→ **SOURCE DATA**
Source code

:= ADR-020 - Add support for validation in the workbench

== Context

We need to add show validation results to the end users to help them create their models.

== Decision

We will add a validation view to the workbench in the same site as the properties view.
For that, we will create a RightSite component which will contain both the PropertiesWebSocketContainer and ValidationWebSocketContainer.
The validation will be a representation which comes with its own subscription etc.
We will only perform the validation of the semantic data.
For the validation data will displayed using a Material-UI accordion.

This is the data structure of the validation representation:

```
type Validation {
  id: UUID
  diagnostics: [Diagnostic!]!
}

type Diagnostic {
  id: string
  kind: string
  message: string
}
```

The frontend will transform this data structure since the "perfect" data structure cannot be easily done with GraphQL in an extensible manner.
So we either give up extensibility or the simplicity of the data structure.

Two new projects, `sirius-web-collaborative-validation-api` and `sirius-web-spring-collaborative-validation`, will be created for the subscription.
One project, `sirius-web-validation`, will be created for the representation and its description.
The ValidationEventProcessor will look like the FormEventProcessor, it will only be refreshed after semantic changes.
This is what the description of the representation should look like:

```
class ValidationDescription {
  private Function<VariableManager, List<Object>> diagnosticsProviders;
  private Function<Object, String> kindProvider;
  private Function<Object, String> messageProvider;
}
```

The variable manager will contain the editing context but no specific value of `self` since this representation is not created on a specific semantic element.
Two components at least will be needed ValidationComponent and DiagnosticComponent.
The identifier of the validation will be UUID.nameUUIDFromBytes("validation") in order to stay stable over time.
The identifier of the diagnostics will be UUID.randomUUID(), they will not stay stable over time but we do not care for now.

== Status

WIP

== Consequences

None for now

→ **TASK INSTRUCTIONS**
Quote, with nothing altered, all lines from the start of the entries to the line that carries "The identifier of the validation", inclusive.

→ **YOUR SOLUTION**
Source code

:= ADR-020 - Add support for validation in the workbench

== Context

We need to add show validation results to the end users to help them create their models.

== Decision

We will add a validation view to the workbench in the same site as the properties view.
For that, we will create a RightSite component which will contain both the PropertiesWebSocketContainer and ValidationWebSocketContainer.
The validation will be a representation which comes with its own subscription etc.
We will only perform the validation of the semantic data.
For the validation data will displayed using a Material-UI accordion.

This is the data structure of the validation representation:

```
type Validation {
  id: UUID
  diagnostics: [Diagnostic!]!
}

type Diagnostic {
  id: string
  kind: string
  message: string
}
```

The frontend will transform this data structure since the "perfect" data structure cannot be easily done with GraphQL in an extensible manner.
So we either give up extensibility or the simplicity of the data structure.

Two new projects, `sirius-web-collaborative-validation-api` and `sirius-web-spring-collaborative-validation`, will be created for the subscription.
One project, `sirius-web-validation`, will be created for the representation and its description.
The ValidationEventProcessor will look like the FormEventProcessor, it will only be refreshed after semantic changes.
This is what the description of the representation should look like:

```
class ValidationDescription {
  private Function<VariableManager, List<Object>> diagnosticsProviders;
  private Function<Object, String> kindProvider;
  private Function<Object, String> messageProvider;
}
```

The variable manager will contain the editing context but no specific value of `self` since this representation is not created on a specific semantic element.
Two components at least will be needed ValidationComponent and DiagnosticComponent.
The identifier of the validation will be UUID.nameUUIDFromBytes("validation") in order to stay stable over time.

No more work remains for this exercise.